Can you copy the forum thread below on sending requests to another server, between "Note: I had" and "Same origin policy.", inclusive, swapping "XMLHttpRequest" for "fetch"?

• READING TEXT:
------------------------------------------------------------
I am in a scenario where I have to pass a URL in xmlhttp.open
to another server.I know that xmlhttp.open
can be used to pass a URL on the same server. I want this URL to be passed on to another server and get the response back to the calling server.I had tried the following way(Scenario2):
Scenario1: Conventional way that works fine for same server:
xmlhttp.open("GET","../cgi-bin/perlcode.pl?root="+str+"&lang="+lang+"&out_notation="+out_notation,true);
Scenario2: Request to be sent to another server:
xmlhttp.open("GET","http://abcxyz.com/cgi-bin/perlcode.pl?root="+str+"&lang="+lang+"&out_notation="+out_notation,true);
In the first case I can get the response back on to the same server.In the second case I can't get the response back, but I can see that the request is passed onto the server abcxyz.con and it is processing the required result.
Question: Had I chosen a correct way.If so how to get back the response or else what are the other alternatives that I can choose with.
Note: I had chosen xmlhttp.open
method so that I can get the result on the same web page without clicking submit button.
You can not use XMLHttpRequest to request to another server (origin), according to the Same origin policy.
However, you can use some workarounds like:
https://developer.mozilla.org/en-US/docs/HTTP/Access_control_CORS
http://en.wikipedia.org/wiki/JSONP
------------------------------------------------------------
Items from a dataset

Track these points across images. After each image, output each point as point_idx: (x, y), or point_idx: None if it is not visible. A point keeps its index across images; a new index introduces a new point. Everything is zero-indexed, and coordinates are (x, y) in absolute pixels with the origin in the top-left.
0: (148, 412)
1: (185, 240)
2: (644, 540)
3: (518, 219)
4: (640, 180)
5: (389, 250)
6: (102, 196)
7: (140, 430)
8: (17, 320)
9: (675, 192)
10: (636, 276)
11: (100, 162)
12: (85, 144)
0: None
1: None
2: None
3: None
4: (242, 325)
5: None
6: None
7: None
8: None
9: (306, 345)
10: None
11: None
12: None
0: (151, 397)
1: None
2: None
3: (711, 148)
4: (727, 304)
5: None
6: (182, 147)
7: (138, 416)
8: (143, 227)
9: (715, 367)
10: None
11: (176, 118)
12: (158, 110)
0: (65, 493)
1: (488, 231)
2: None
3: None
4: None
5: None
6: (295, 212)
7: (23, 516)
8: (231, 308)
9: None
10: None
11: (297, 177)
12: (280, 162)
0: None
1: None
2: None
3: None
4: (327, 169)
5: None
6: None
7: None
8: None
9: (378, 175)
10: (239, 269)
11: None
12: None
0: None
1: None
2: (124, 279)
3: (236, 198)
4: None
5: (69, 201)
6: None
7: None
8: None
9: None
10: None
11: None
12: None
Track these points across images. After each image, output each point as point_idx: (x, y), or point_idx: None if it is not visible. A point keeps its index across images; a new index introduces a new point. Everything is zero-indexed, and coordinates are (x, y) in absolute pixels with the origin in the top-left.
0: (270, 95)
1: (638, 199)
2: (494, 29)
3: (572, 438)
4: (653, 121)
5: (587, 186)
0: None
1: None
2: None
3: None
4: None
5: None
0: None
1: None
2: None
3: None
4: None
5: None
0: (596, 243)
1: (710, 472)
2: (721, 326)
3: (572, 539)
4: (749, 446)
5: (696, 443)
------------------------------------------------------------
• SOLUTION TO THE EXERCISE:
Note: I had chosen xmlhttp.open
method so that I can get the result on the same web page without clicking submit button.
You can not use fetch to request to another server (origin), according to the Same origin policy.